## Stored items
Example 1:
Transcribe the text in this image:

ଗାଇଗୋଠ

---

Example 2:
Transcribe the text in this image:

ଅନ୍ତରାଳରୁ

## AIM OF THE TASK
Write the entries above out again, unchanged and complete.

## ANSWER TO THE PROBLEM
Example 1:
Transcribe the text in this image:

ଗାଇଗୋଠ

---

Example 2:
Transcribe the text in this image:

ଅନ୍ତରାଳରୁ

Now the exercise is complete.